First - it is built to integrate with a larger controller system. Each board has connecting wires for a data bus. I recognized the name but don't remember it, recognized it as a standard I'd seen referenced in embedded microcontroller applications. JT-311 maybe?? Anyway the idea is that each BMS board connects between two battery cells, similar to the way you wire up powercheq units. But because it has a data bus, then there could be a central control unit that gathers data from all the individual BMS units.

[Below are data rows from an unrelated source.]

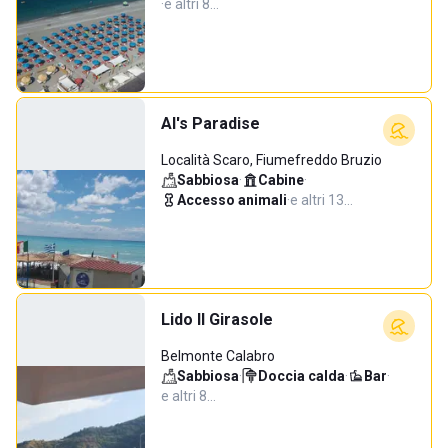
·
e altri 8…
Al's Paradise
Località Scaro, Fiumefreddo Bruzio
Sabbiosa
·
Cabine
·
Accesso animali
·
e altri 13…
Lido Il Girasole
Belmonte Calabro
Sabbiosa
·
Doccia calda
·
Bar
·
e altri 8…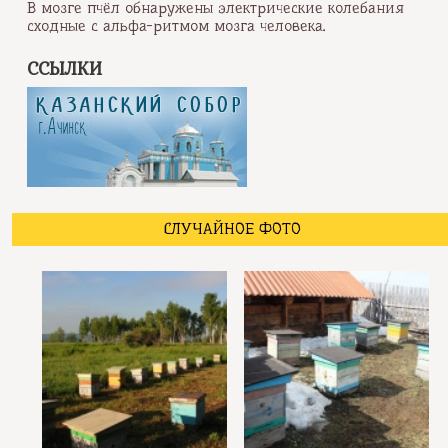
В мозге пчёл обнаружены электрические колебания
сходные с альфа-ритмом мозга человека.
ССЫЛКИ
СЛУЧАЙНОЕ ФОТО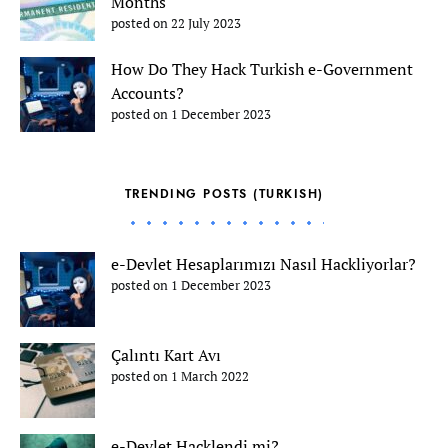
Months
posted on 22 July 2023
How Do They Hack Turkish e-Government
Accounts?
posted on 1 December 2023
TRENDING POSTS (TURKISH)
e-Devlet Hesaplarımızı Nasıl Hackliyorlar?
posted on 1 December 2023
Çalıntı Kart Avı
posted on 1 March 2022
e-Devlet Hacklendi mi?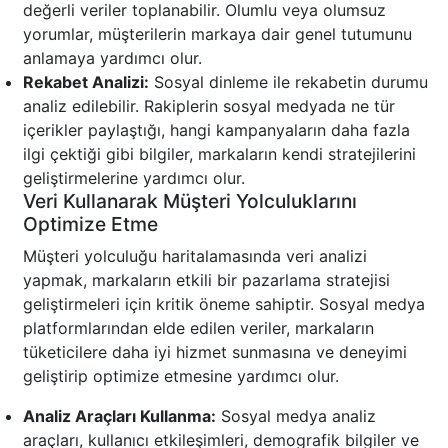
değerli veriler toplanabilir. Olumlu veya olumsuz
yorumlar, müşterilerin markaya dair genel tutumunu
anlamaya yardımcı olur.
Rekabet Analizi:
Sosyal dinleme ile rekabetin durumu
analiz edilebilir. Rakiplerin sosyal medyada ne tür
içerikler paylaştığı, hangi kampanyaların daha fazla
ilgi çektiği gibi bilgiler, markaların kendi stratejilerini
geliştirmelerine yardımcı olur.
Veri Kullanarak Müşteri Yolculuklarını
Optimize Etme
Müşteri yolculuğu haritalamasında veri analizi
yapmak, markaların etkili bir pazarlama stratejisi
geliştirmeleri için kritik öneme sahiptir. Sosyal medya
platformlarından elde edilen veriler, markaların
tüketicilere daha iyi hizmet sunmasına ve deneyimi
geliştirip optimize etmesine yardımcı olur.
Analiz Araçları Kullanma:
Sosyal medya analiz
araçları, kullanıcı etkileşimleri, demografik bilgiler ve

Someone asked him if it could be used with other chemistries. He answered that it's not the battery chemistry that's important but the voltage cutoffs. Those determine resistor and other component values, and the design is the same regardless of the chemistry, you simply use different component values for an SLA BMS board versus a thundersky BMS board versus BMS boards for other battery chemistries.
On the ThunderSKY Yahoo!Group they tend to use BMS designed by Reap Systems -- http://www.reapsystems.co.uk/ -- and I just looked and that unit is rather different from the one showed at the meeting yesterday. At yesterday's meeting he mentioned in passing working with Damon Rudman on battery testing and it's possible that's who designed the BMS, since Damon has past experience with battery balancer design.
Another person asked him for the capacity. He answered saying it's a 5W resistor, then someone else did the math in their head and said that means it's a 2A capacity. So clearly the capacity for a BMS unit to shuttle power is based again on the component values.